A complete answer retypes each of the records below precisely and includes none of the pictures.

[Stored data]
········
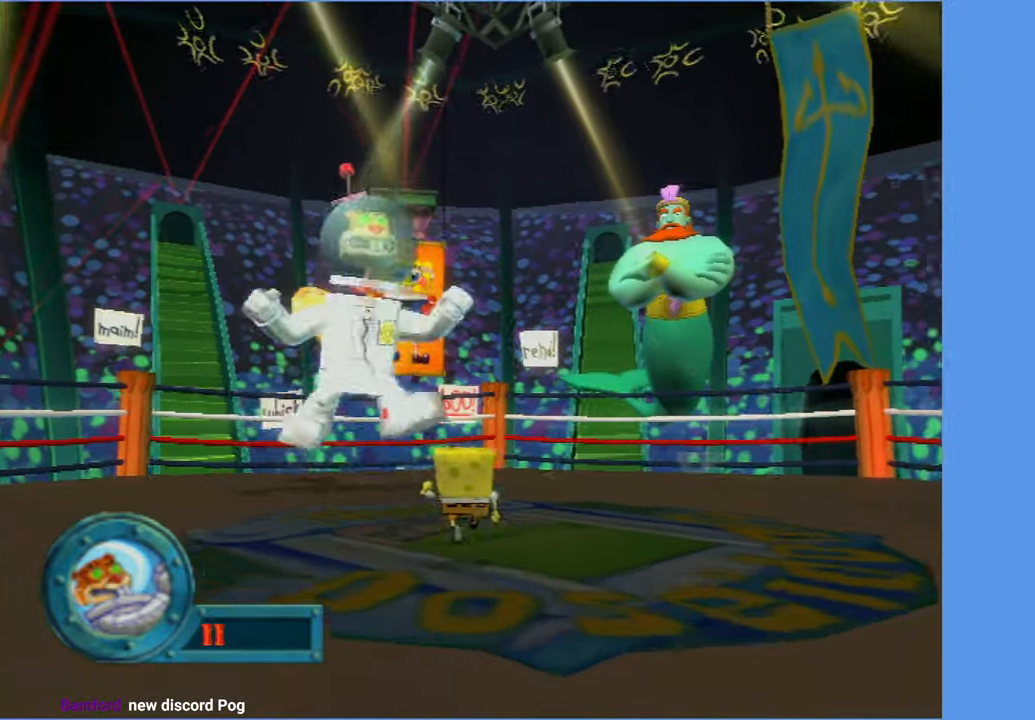
{"dt_ms": 500, "buttons": [], "left_stick": "center", "right_stick": "center", "button_events": []}
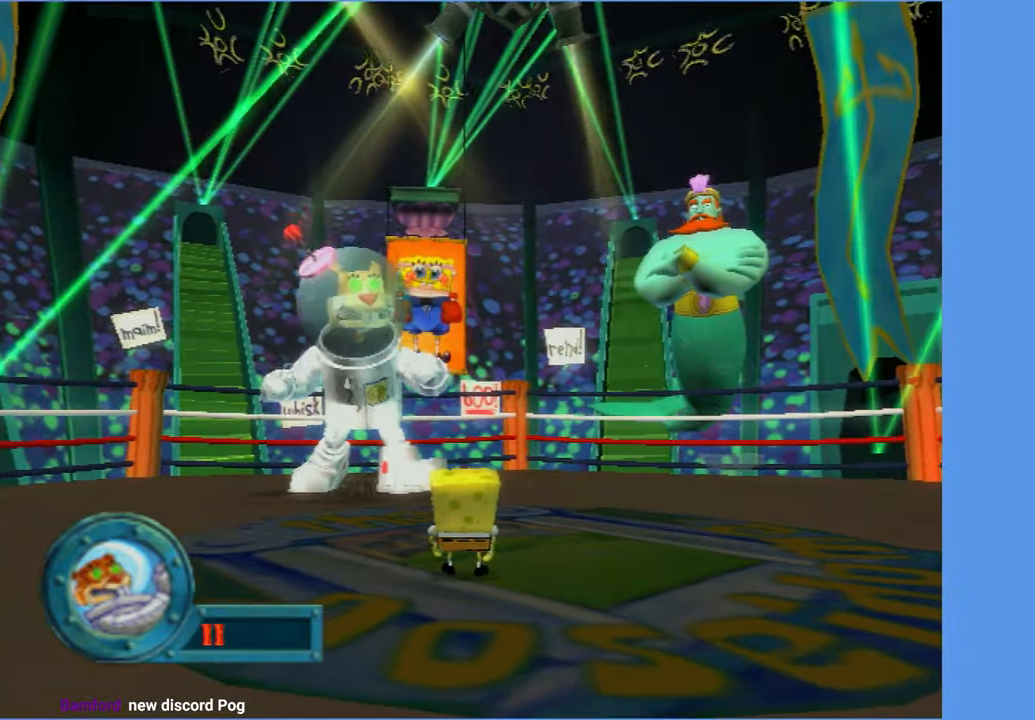
{"dt_ms": 500, "buttons": [], "left_stick": "center", "right_stick": "center", "button_events": []}
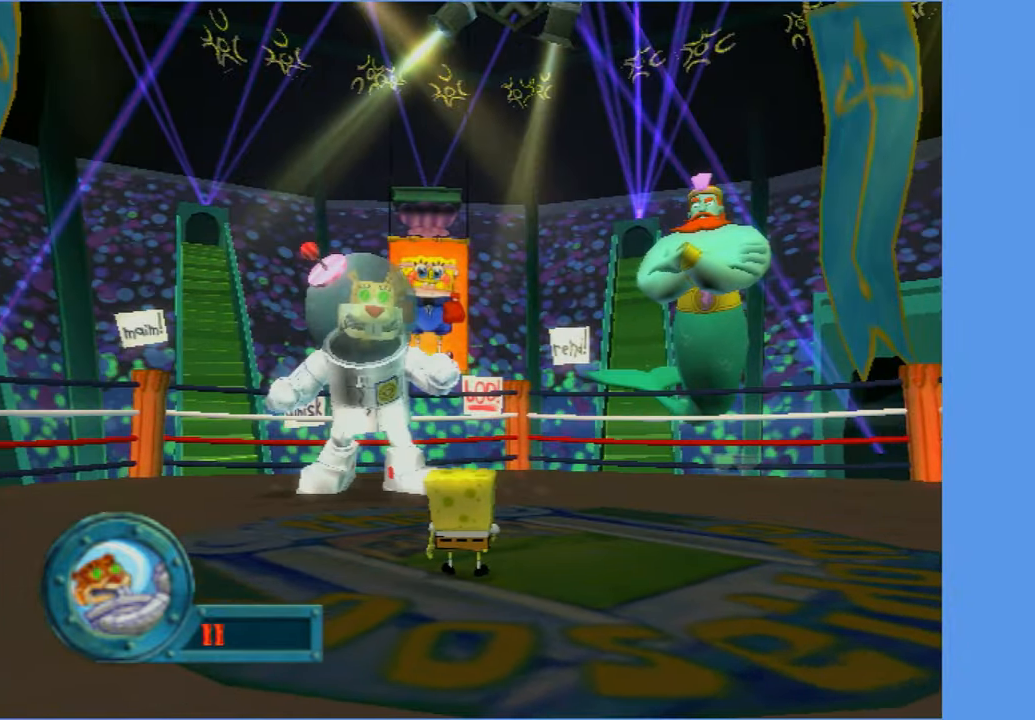
{"dt_ms": 500, "buttons": [], "left_stick": "center", "right_stick": "center", "button_events": []}
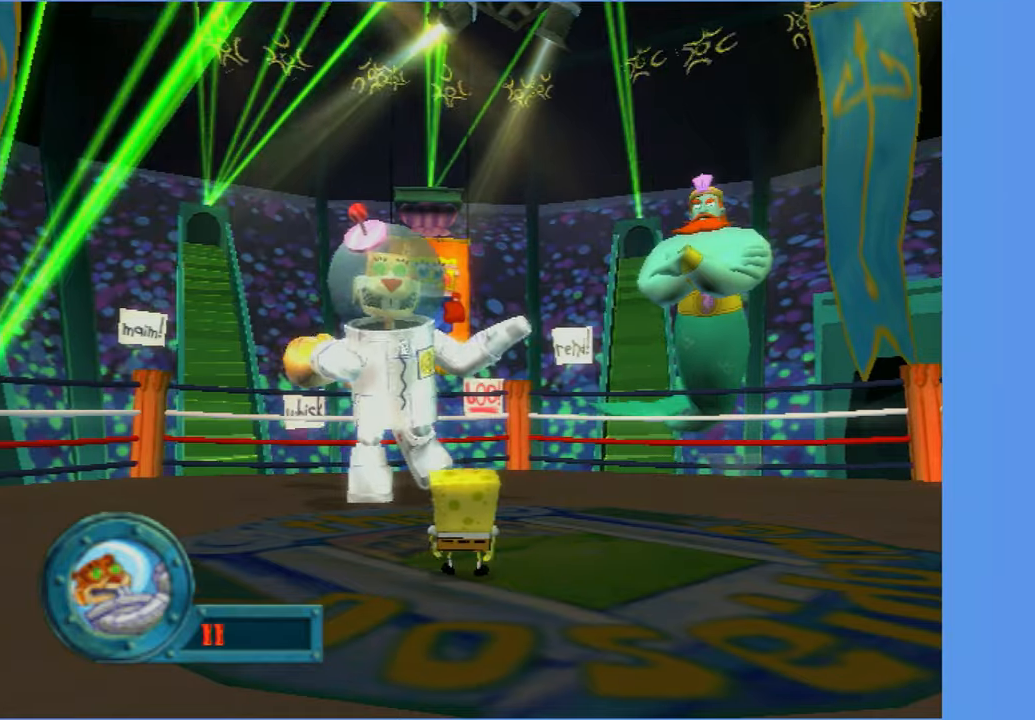
{"dt_ms": 500, "buttons": [], "left_stick": "center", "right_stick": "center", "button_events": []}
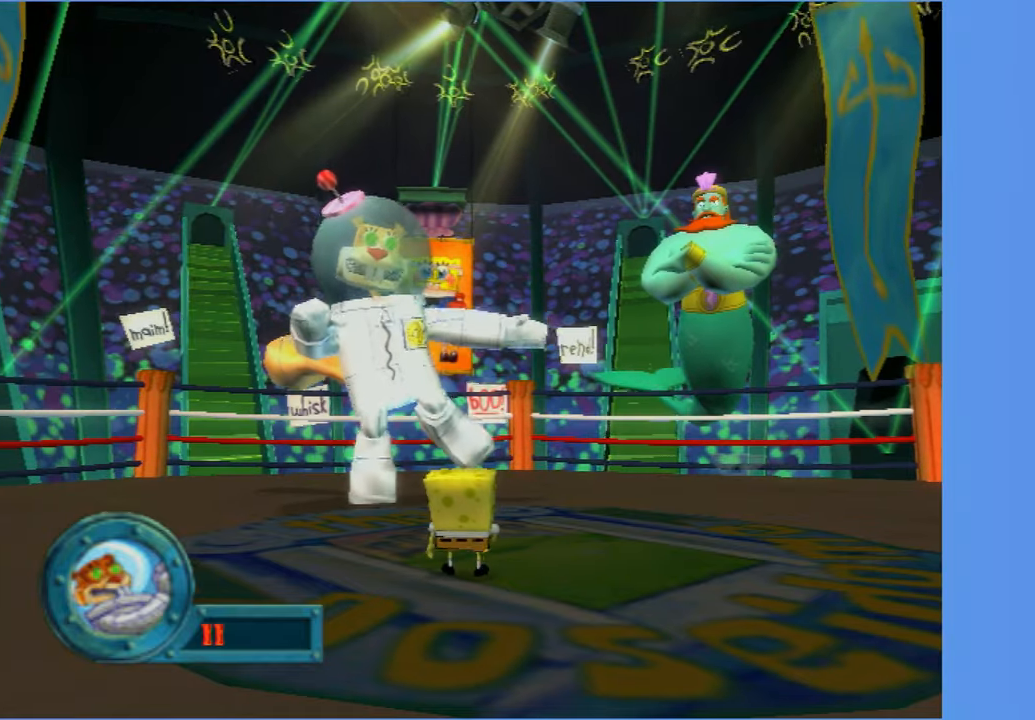
{"dt_ms": 500, "buttons": [], "left_stick": "center", "right_stick": "center", "button_events": []}
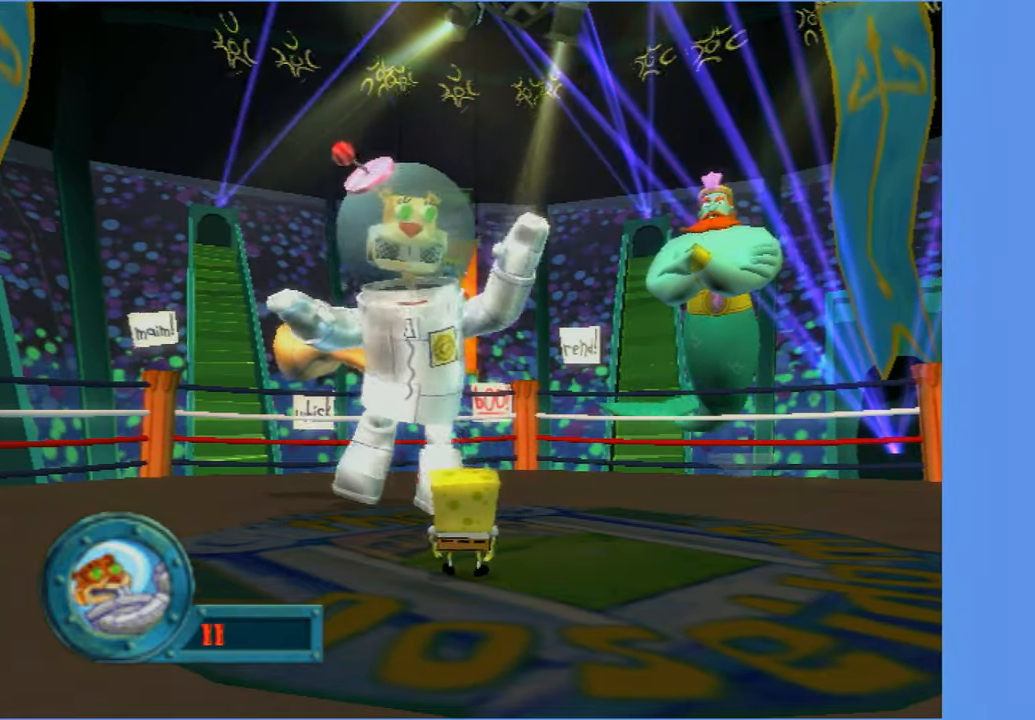
{"dt_ms": 500, "buttons": [], "left_stick": "center", "right_stick": "center", "button_events": []}
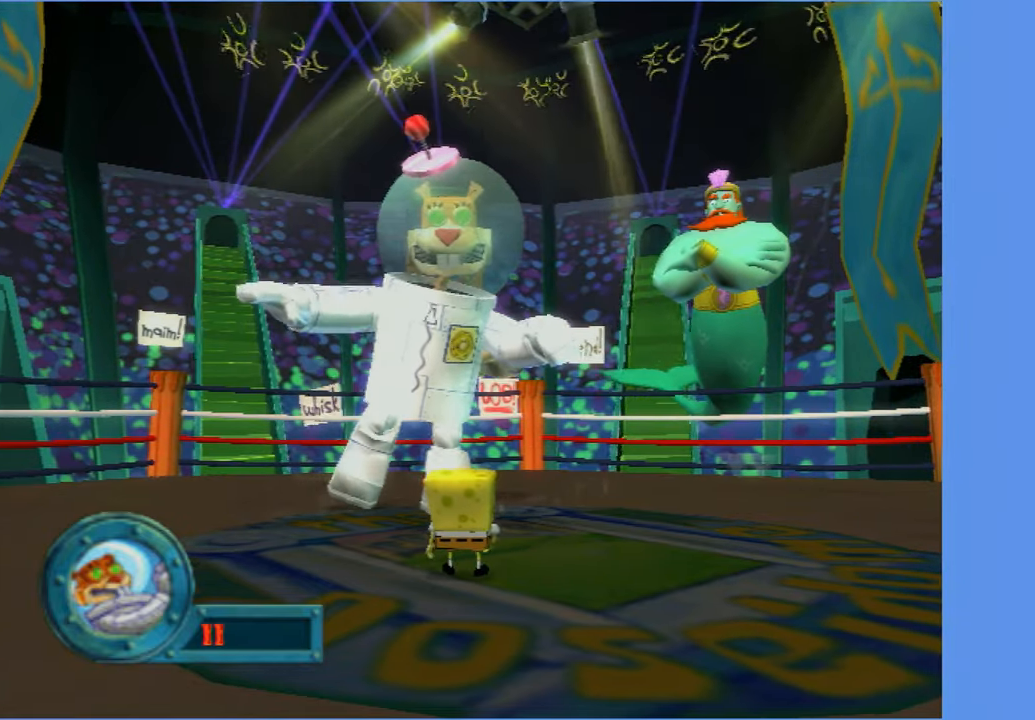
{"dt_ms": 500, "buttons": [], "left_stick": "center", "right_stick": "center", "button_events": []}
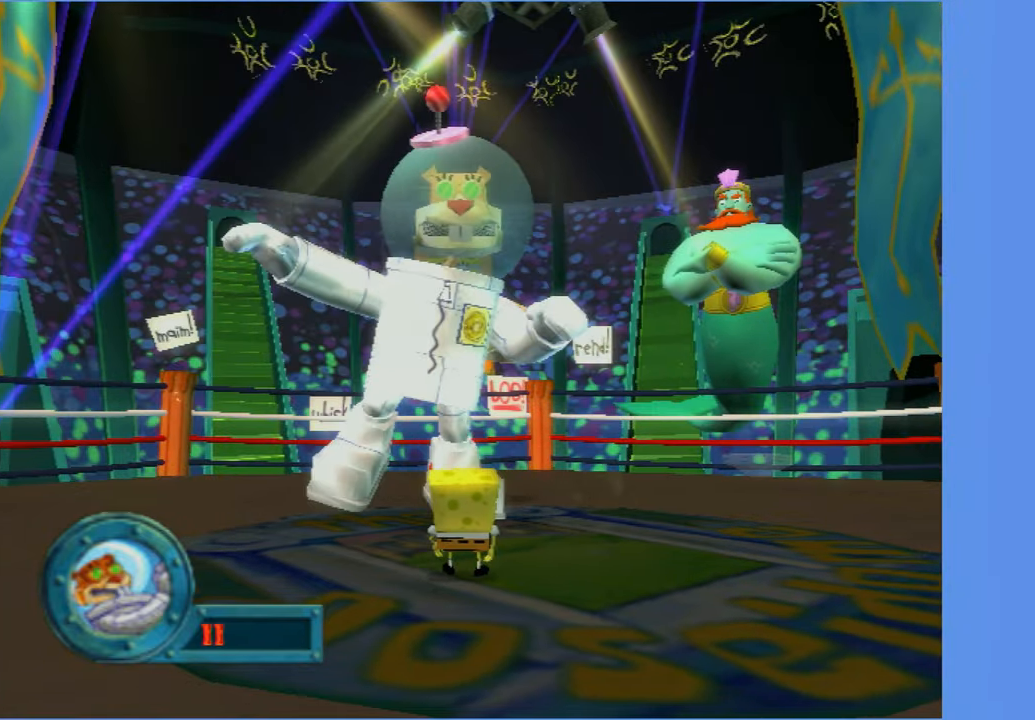
{"dt_ms": 500, "buttons": [], "left_stick": "down", "right_stick": "center", "button_events": []}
········
■ ANSWER FOR THE TASK ■
{"dt_ms": 500, "buttons": [], "left_stick": "center", "right_stick": "center", "button_events": []}
{"dt_ms": 500, "buttons": [], "left_stick": "center", "right_stick": "center", "button_events": []}
{"dt_ms": 500, "buttons": [], "left_stick": "center", "right_stick": "center", "button_events": []}
{"dt_ms": 500, "buttons": [], "left_stick": "center", "right_stick": "center", "button_events": []}
{"dt_ms": 500, "buttons": [], "left_stick": "center", "right_stick": "center", "button_events": []}
{"dt_ms": 500, "buttons": [], "left_stick": "center", "right_stick": "center", "button_events": []}
{"dt_ms": 500, "buttons": [], "left_stick": "center", "right_stick": "center", "button_events": []}
{"dt_ms": 500, "buttons": [], "left_stick": "down", "right_stick": "center", "button_events": []}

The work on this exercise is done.